* [Testo fornito]
^^^^^^^^^^^^^^^^

Corte di Giustizia Tributaria di secondo grado del Lazio, sez. VI, 13 maggio 2024 n. 3166
SVOLGIMENTO DEL PROCESSO
Con ricorso in appello depositato il 17.06.2022, la ricorrente Agenzia delle Entrate, Direzione Provinciale I di Roma, proponeva gravame innanzi l’intestata Corte di Giustizia Tributaria di 2 grado, avverso la sentenza n. 13829/34/21 della Commissione Tributaria Provinciale di Roma, depositata in segreteria in data 13.12.2021, emessa a conclusione del giudizio promosso dalla contribuente Sig.ra T. A.M., avverso l’avviso di accertamento n. TK3018203905/2019, con il quale l’Ufficio determinava a carico della contribuente, socio e compartecipe della societa’ 2100 C. srl, un maggior reddito di capitale di euro 44.061,00, relativo all’anno d’imposta 2014.
La Commissione Tributaria Provinciale di Roma, con la sentenza gravata, accoglieva il ricorso in relazione al merito l’agenzia sostiene la tassabilita’ di euro 173.000,00 riferita a rinuncia dei soci a finanziamenti in quanto da considerarsi sopravvenienza attiva. Il Collegio in merito al recupero evidenzia che lo stesso e’ errato in quanto la rinuncia dei soci a un finanziamento fatto in favore della societa’ non genera una sopravvenienza attiva, come per la rinuncia di un credito di un terzo, ma risulta configurarsi un apporto di capitale atipico da parte del socio avendosi una cointeressenza tra soci e societa’. Tale situazione genera, quindi, solo un movimento di natura patrimoniale, da debito della societa’ ad aumento del capitale sociale, senza generare alcun reddito tassabile (vedi Cassazione Civile sent. 20052/2020). Il Collegio rileva inoltre che il ricorso della societa’ C. 2100 srl in sede Provinciale ha avuto esito di accoglimento annullando l’accertamento e conseguentemente il recupero anche dell’irpef in capo ai soci.
Avverso la sentenza di primo grado, propone gravame l’appellante Ufficio, per la integrale riforma della stessa, eccependo la non idonea valutazione dei fatti controversi (I) e reitera tutte le difese gia’ svolte nel primo grado di giudizio.
La contribuente si costituiva nel presente giudizio, eccependo in via preliminare, l’inammissibilita’ dell’appello, e nel merito, la correttezza delle statuizioni di prime cure.

^^^^^^^^^^^^^^^^

* [Dati disponibili]
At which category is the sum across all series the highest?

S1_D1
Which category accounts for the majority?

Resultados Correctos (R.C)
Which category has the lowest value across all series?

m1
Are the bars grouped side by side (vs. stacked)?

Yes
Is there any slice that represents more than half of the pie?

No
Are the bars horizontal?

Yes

^^^^^^^^^^^^^^^^

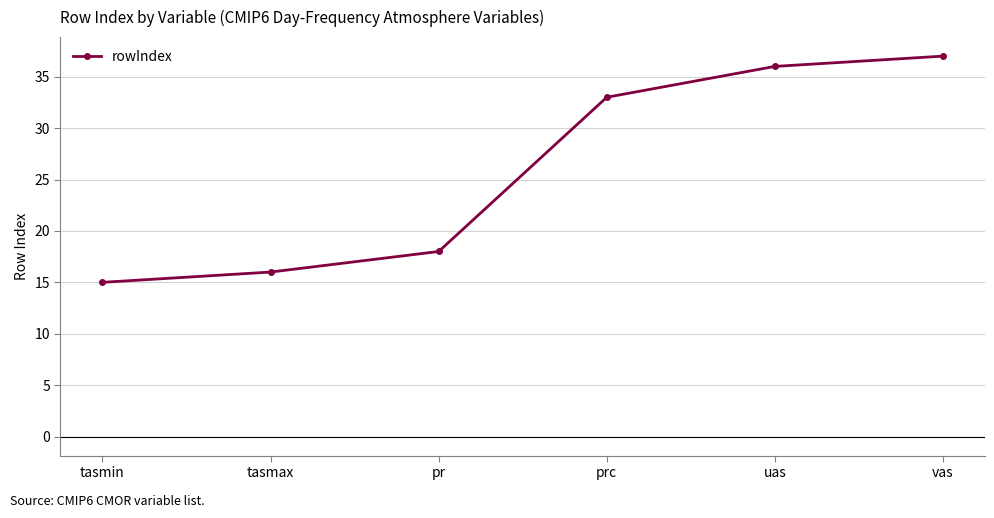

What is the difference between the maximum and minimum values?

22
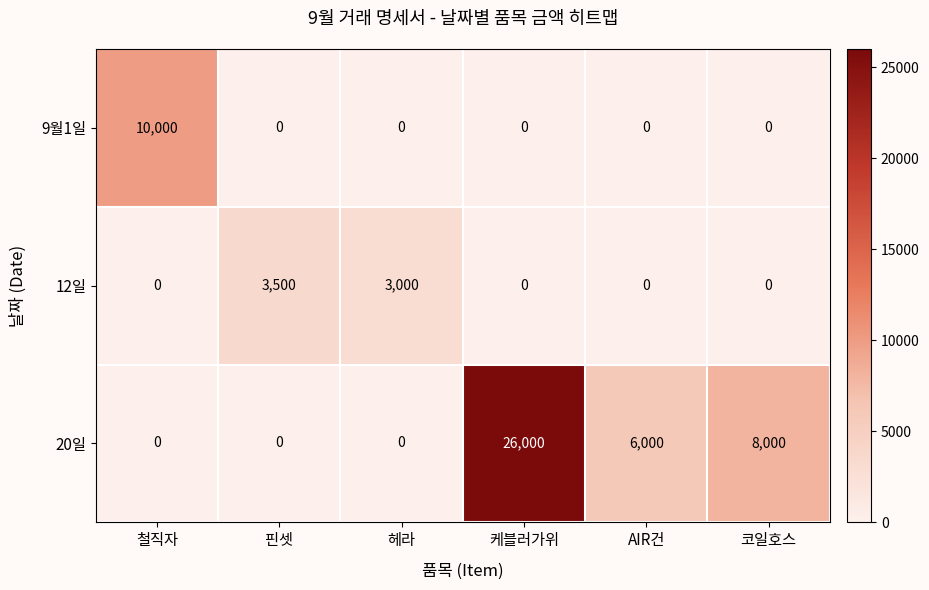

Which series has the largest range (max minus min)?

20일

^^^^^^^^^^^^^^^^

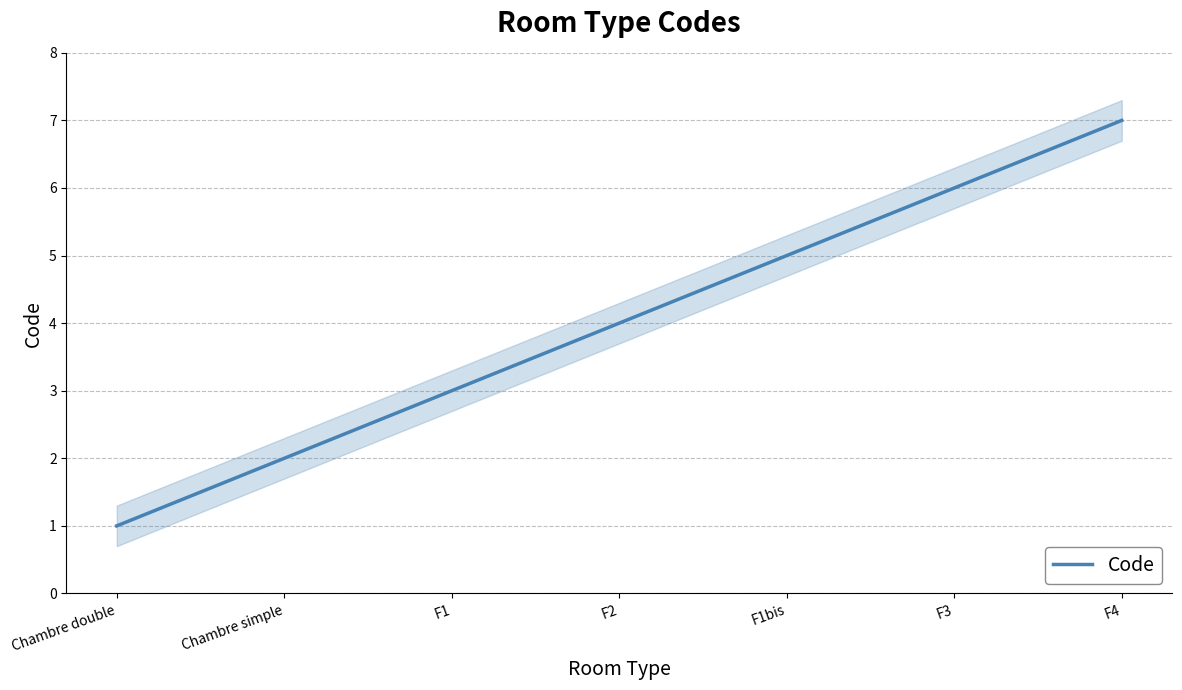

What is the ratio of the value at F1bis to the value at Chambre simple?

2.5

^^^^^^^^^^^^^^^^

* [Consegna 1]
Riassumi in due frasi il testo sulla causa tributaria.
* [Consegna 2]
Indica, per favore, in quale data è stato depositato il ricorso in appello secondo il testo sulla causa tributaria.
* [Consegna 3]
Prosegui il testo sulla causa tributaria da dove si interrompe.
Per svolgere il lavoro le righe non servono.

* [Risultato 1]
L'Agenzia delle Entrate, Direzione Provinciale I di Roma, ha appellato la sentenza della Commissione Tributaria Provinciale di Roma che aveva accolto il ricorso della contribuente T. A.M. contro un avviso di accertamento per un maggior reddito di capitale di euro 44.061,00 relativo all'anno d'imposta 2014. Il giudice di primo grado aveva ritenuto che la rinuncia dei soci a un finanziamento alla società fosse un apporto di capitale atipico e non una sopravvenienza attiva tassabile, mentre la contribuente eccepisce l'inammissibilità dell'appello e difende la correttezza della prima sentenza.

* [Risultato 2]
Il 17.06.2022.

* [Risultato 3]
La controversia, veniva quindi sottoposta all’ esame di questa Corte all’ udienza camerale del 18 marzo 2024, nel corso della quale, sulla scorta degli atti e dei documenti legittimamente prodotti, sentite le parti, udito il relatore, verificato le condizioni di ammissibilita’ del ricorso, decideva come da dispositivo.
MOTIVI DELLA DECISIONE
L’appello in esame è infondato e va rigettato alla stregua delle seguenti motivazioni ed argomentazioni.
Preliminarmente va evidenziato che l’accertamento impugnato scaturiva in via derivata dall’avviso di accertamento n. TK3036302583/2016 emesso in capo alla societa’ 2100 C. srl, di cui l’appellata era socia con quota di partecipazione del 50%, per l’importo di euro 23.139,00 a titolo di maggiore IVA e il reddito d’impresa pari ad euro 95.085,00 per l’anno 2014, derivante dall’esame condotto sia sulla posizione reddituale della societa’ con riferimento allo studio di settore.
Sempre in via preliminare va osservato che nelle more, e’ stato rigettato l’appello proposto dall’Agenzia delle Entrate, sull’accertamento societario dell’anno anno 2014, con sentenza n. 2244/16/23 della sez. 16 depositata il 27/02/2023 , avendo i Giudici di appello, confermando la illegittimita’ del recupero (irregolare compilazione dello studio di settore di riferimento, per aver la societa’ contabilizzato in maniera non corretta l’importo di euro 173.000,00 al rigo F02, invece che al rigo F05, dedicato agli altri proventi e componenti positivi, con conseguente modifica del risultato finale dello studio di settore in termini di congruita’ e coerenza).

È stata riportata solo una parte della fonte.